Traders work during the opening of the new electronic trading Khartoum Stock Exchange
Traders work during the opening of the new electronic trading Khartoum Stock Exchange in Khartoum January 8, 2012. REUTERS

(Reuters) -- The Khartoum stock exchange on Sunday launched a long-awaited computer trading system that will bring to an end an era of scribbling stock prices on white boards and also marks Sudan's efforts to attract more investment.

But very thin trading in the first session of the electronic system -- a gift from Oman -- highlighted the need to overhaul regulations and transparency.

None of the 40 stocks listed on the display in the new trading room moved in the first 45 minutes. Trading focused as always on government-issued Islamic bonds, known as shahamas, which changed hands for 114,036 Sudanese pounds ($38,000).

I think the new electronic system will improve transparency and provide more information so volumes will rise much, said Taha Hussein Yousif, General Manager at local broker HH Stock Exchange Co.

But we also need more regulation and information on companies. We need a new security law, he said.

He said there was interest in large firms such as telecoms Sudatel or Islamic banks such as Faisal Islamic Bank but with little corporate information on other firms overall liquidity was thin.

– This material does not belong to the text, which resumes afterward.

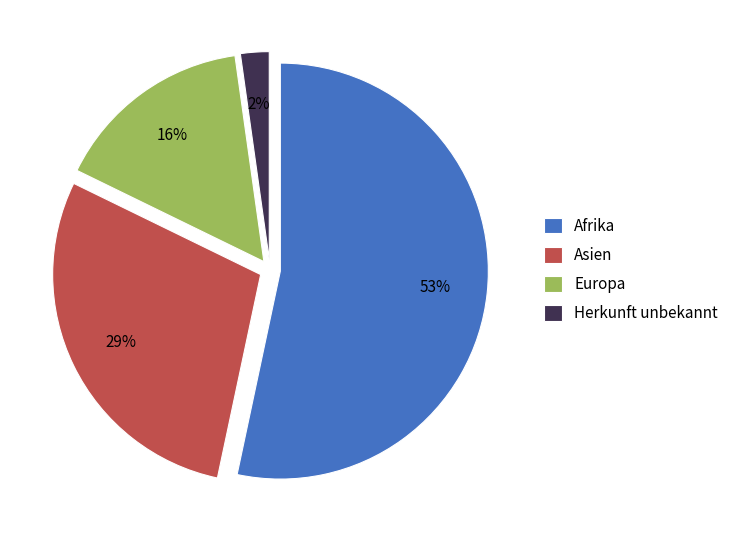

Combined, do Europa and Asien account for over 50%?

No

Altayeb Musawi Shaigoog, legal expert at the Muscat partner bourse, said the new system was a big step forward to give access to other exchanges and allow more cross listings.

They now need to develop regulations, the primary market with IPOs and have solid companies, he said.

Officials hope the bourse will attract more investment as the country seeks to overcome a severe economic crisis after losing two-thirds of its oil production to South Sudan.

This is the beginning of new era. God willing, there will be also trading with gold, minerals and real estate, said the stock exchange's general manager Osman Hamad Khair.

The Khartoum bourse is small by international standards with a market capitalization of just around $2.1 billion. Up to 90 percent of trading is in shahamas because they are guaranteed by the central bank.

The government is in the process of overhauling an existing securities law that dates back to 1994 but no decisions have been made yet.